**Work to complete**
1: Decide whether each statement agrees with the LibreOffice database discussion, answering yes or no and quoting the text's deciding words: (a) Michael Meeks suggests handling licensing by following Lionel's approach with postgresql; (b) enrico.weigelt claims that HSQLDB running in a JVM is faster than sqlite; (c) Lionel Elie Mamane states that using UnixODBC for the embedded database has real disadvantages.
2: Write the next part of the LibreOffice database discussion, picking up after its final line.

**Page excerpt**
____________
Thanks for that! I think I will focus on trying to improve the "alpha" driver and discuss possible ways of resolving the issues its author has mentioned with him.

--Mohsin
Comment 12 Michael Meeks 2011-11-23 04:17:04 UTC
> Thanks for that! I think I will focus on trying to improve the "alpha" driver
> and discuss possible ways of resolving the issues its author has mentioned
> with him.

Great news; licensing wise we can copy Lionel's approach with postgresql, and try to incrementally re-write the code to MPL/LGPLv3+ over time.

Anyhow - excited to see someone working on this, it's a key strategic piece for LibreOffice ! do ask out on IRC or the mailing list with any questions. Thanks.
Comment 13 enrico.weigelt 2012-03-17 08:08:31 UTC
(In reply to comment #1)
> Why changing the default database for LibreOffice? Is there any reason (besides
> being based on Java) for SQLite over HSQLDB version 2? Comparing the features,
> I don't see any reason. HSQLDB even seems to be faster in certain situations.

Assuming HSQLDB is run in JVM (instead of compiled into machine code),
sqlite is ways faster.

BUT: is this really a good way to do ?
Wouldn't moving to some generic database wrapper library (eg. uODBC)
and dropping the own wrappers completely, the better way ?
Comment 14 Lionel Elie Mamane 2012-03-19 00:04:42 UTC
(In reply to comment #13)

> BUT: is this really a good way to do ?
> Wouldn't moving to some generic database wrapper library (eg. uODBC)
> and dropping the own wrappers completely, the better way ?

For the special case of the (default) embedded database (meaning the data is in the .odb file, not "elsewhere"), using UnixODBC has real disadvantages:

 - Dependency on an extra "external" system -> less "bootstrap friendly" for the user.
____________
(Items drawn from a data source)
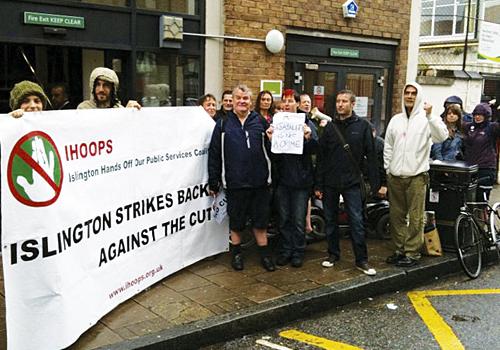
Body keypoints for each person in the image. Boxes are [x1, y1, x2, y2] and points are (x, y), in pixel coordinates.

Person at [208, 84, 275, 272]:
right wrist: (214, 180)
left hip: (260, 182)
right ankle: (236, 254)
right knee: (236, 222)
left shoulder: (260, 122)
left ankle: (264, 254)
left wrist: (272, 140)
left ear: (250, 101)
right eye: (238, 98)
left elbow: (273, 151)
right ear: (233, 100)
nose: (242, 101)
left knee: (261, 221)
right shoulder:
____________
**Answers to the exercise**
1:
(a) Yes: "licensing wise we can copy Lionel's approach with postgresql"
(b) No: "Assuming HSQLDB is run in JVM (instead of compiled into machine code), sqlite is ways faster."
(c) Yes: "using UnixODBC has real disadvantages"

2:
 - Not only UnixODBC has to be installed, but also the right ODBC driver

 - UnixODBC & driver not only need to be installed, but also configured (odbcinst.ini) and the DSN configured (odbc.ini).

This all combines to: one cannot just mail an ODB file to another user and he/she can use it with just double-clicking on it.

Additionally:

 - I'm actually not aware of a way to embed the database within the .odb file through ODBC; maybe that would be possible? Would we need to create a DSN (in odbc.ini) for *each* odb file, and update it each time the file is moved / copied? That would be rather inconvenient for the user.


But if you have an idea of how to make that work, I am / we are listening.
Comment 15 dacm 2012-04-09 16:38:16 UTC
I'm not sure what's really behind this push for SQLite as the default engine in Base, but I can assure you that this move is viewed as a significant step backwards in the Base support-community. The issues mentioned here are completely irrelevant to Base users, and likely won't ease the development of LibO Base. The average Base user is not informed enough to assess all options before beginning a Base project, so the default must be flexible enough to meet all of their expectations (ala MS Access). HSQLDB 2.x provides that flexibility. SQLite does not.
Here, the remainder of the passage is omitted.